◆ **Excerpt provided**:
╭──

THANKS i think next week is going to be the week ill be back down there tuesday to friday . goodluck


----------



## Hunter22

yeah im flyin to ATL airport tom and goin down straight from there and stayin untill next sunday and be huntin every day!


----------



## kornbread

any new news i will be there in the morning


----------



## Allen Waters

i have only seen or heard of small bucks chasing so far, seeing does and small bucks. finding lots of good fresh rubs and scrapes. thanksgiving weekend may be go time! i hope


----------



## fireman401

Saw a nice buck chasing( and I mean chasing her hard ) does in an open field north of Vienna on Hwy 41 around 5:30-5:45 this afternoon.  For a big buck to be out in an open field next to a busy highway, I figure the rut is really  in swing.  I don't know what the expected rut time is or was, but I think the next few days could be really good.  Time will tell.

╰──

Text data extracted from pages:
╭──

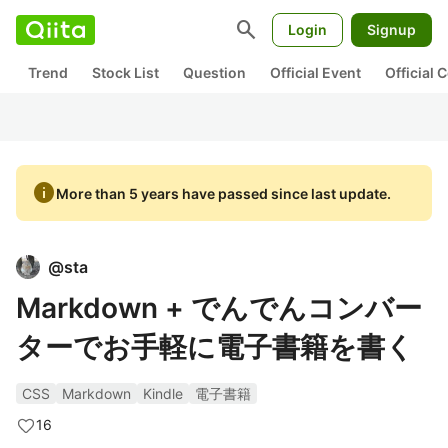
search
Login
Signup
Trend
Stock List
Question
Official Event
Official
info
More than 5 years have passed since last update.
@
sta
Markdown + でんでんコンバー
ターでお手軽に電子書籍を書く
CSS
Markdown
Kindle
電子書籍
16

╰──
╭──

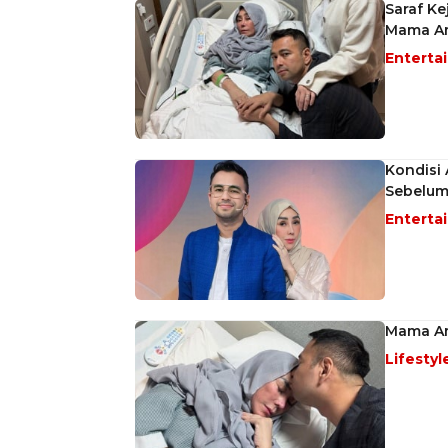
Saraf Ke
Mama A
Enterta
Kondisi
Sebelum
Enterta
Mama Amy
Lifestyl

╰──

◆ **List of tasks**:
1. In the hunting forum thread, where did fireman401 see the buck chasing does?
2. List every username that appears as a post header in the hunting forum thread.
3. Continue the hunting forum thread after its last post.

◆ **Answers in order**:
1. In an open field north of Vienna on Hwy 41.

2. Hunter22, kornbread, Allen Waters, fireman401

3.
----------



## Hunter22

I hunted sat nov 22-sat nov 29 every day! I saw 41 deer, 16 hogs, 2 bobcats and 2 foxes. saw 2 pretty good lookin 6 pointers, one small eight pointer, a good 8 to 10 pointer but questionable to shoot so I didnt and one day i was at the base of my tripod stand and heard somethinstartin to run in the woods looked back and saw a huge rack run off and he sounded like a heavy deer too. Shot the 2 bobcats and one of the foxes and a hog. Saw the small eight point trailing some does but not too hard and saw one of the 6 pointers chasing 3 does across our 110 acre wheat field. I think the rut is happening or just beginning.


----------



## Cliffhines

Been Real Active over on Hwy 90 cloes to the camp ground seen 30 deer in the last 2 weeks


----------



## Cliffhines

im Looking to get into a hunting club next year around the Vienna Lilly area...right now im Driving over to Wilcox to hunt and i have aonly seen 7 deer all year and only have harvested one large grey doe.....if i had to pay 400 a year it would be cheaper than driving 70 miles 4 times a weekend


----------



## Hunter22

Does anyone know if they think the rut will still be happening next weekend on the Pulaski/Dooly border on the West side?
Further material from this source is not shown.